■ TASK INSTRUCTIONS: Starting from the first line below, count every line holding the word "cmap", then state the total alone.
---+---
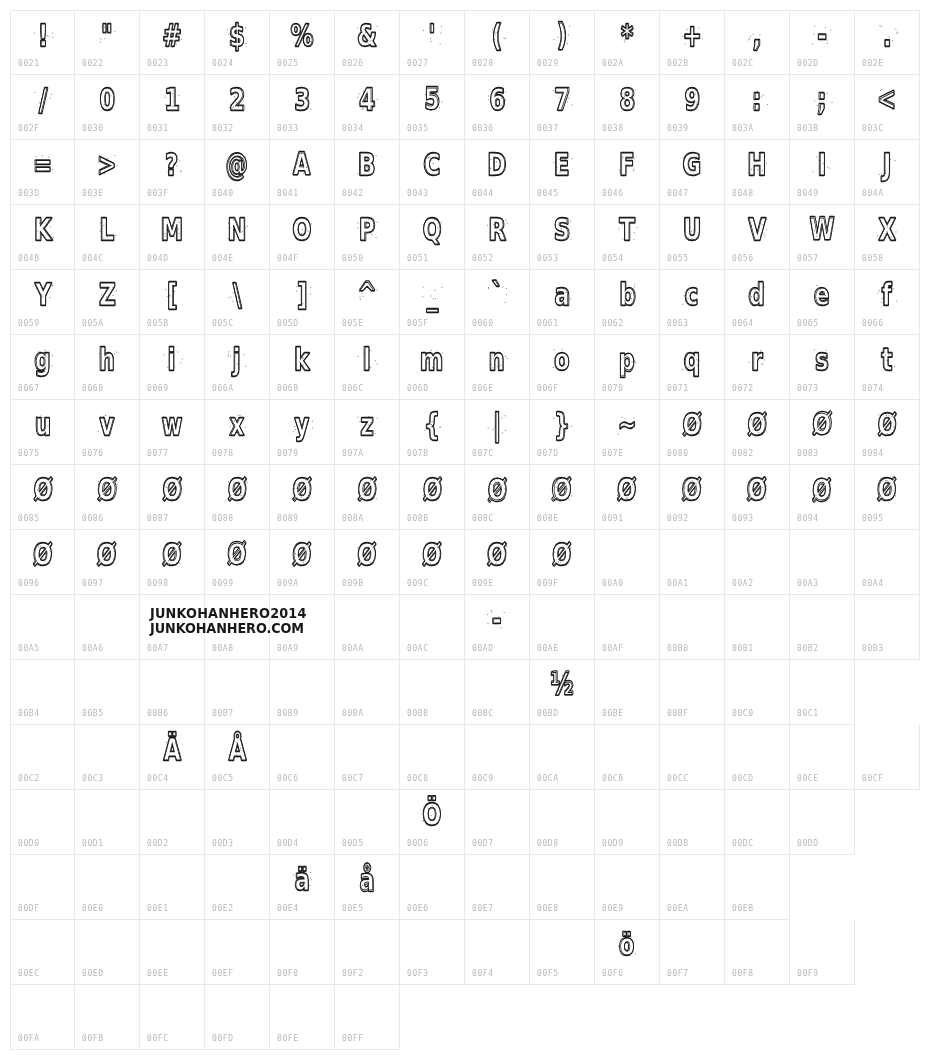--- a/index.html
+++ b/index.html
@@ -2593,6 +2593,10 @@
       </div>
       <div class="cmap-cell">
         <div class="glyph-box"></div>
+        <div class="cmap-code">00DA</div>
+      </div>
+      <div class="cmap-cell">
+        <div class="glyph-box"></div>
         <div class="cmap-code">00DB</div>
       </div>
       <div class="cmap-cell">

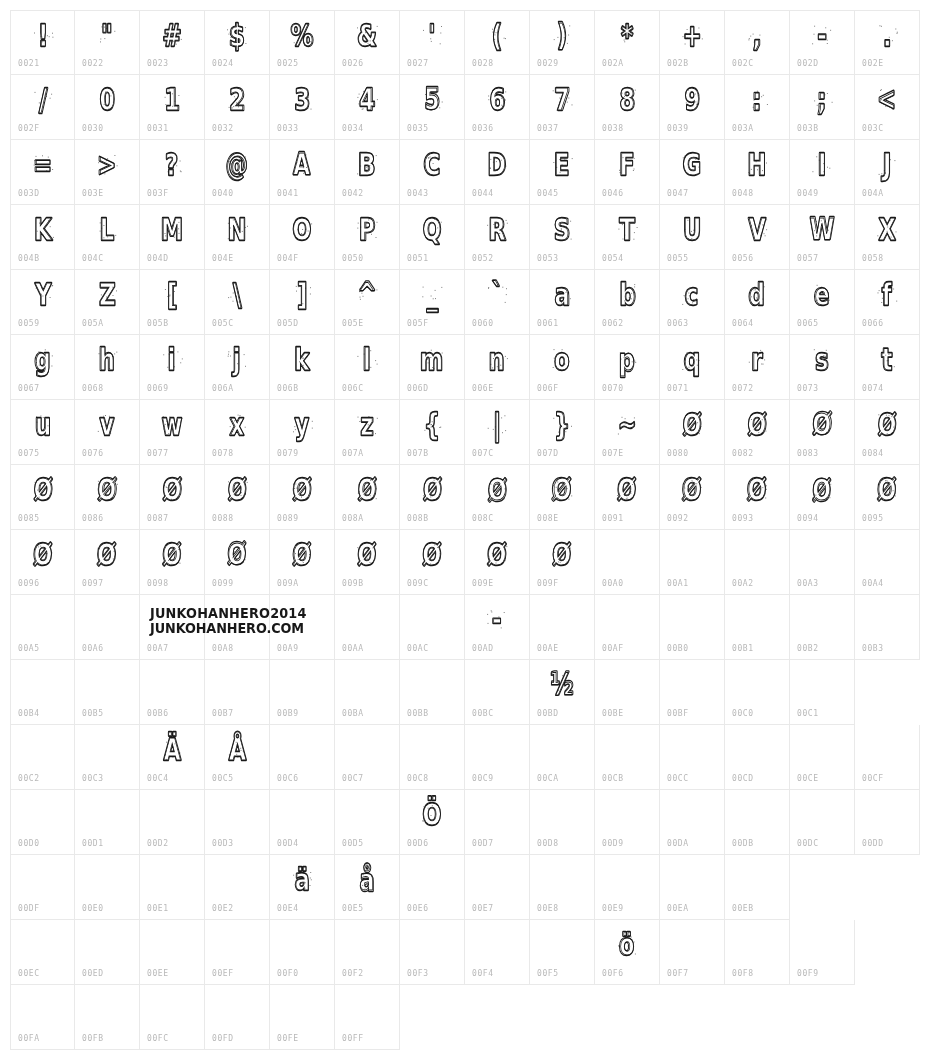--- a/index.html
+++ b/index.html
@@ -2619,10 +2619,6 @@
       </div>
       <div class="cmap-cell">
         <div class="glyph-box"></div>
-        <div class="cmap-code">00E1</div>
-      </div>
-      <div class="cmap-cell">
-        <div class="glyph-box"></div>
         <div class="cmap-code">00E2</div>
       </div>
       <div class="cmap-cell">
---+---
■ SOLUTION: 10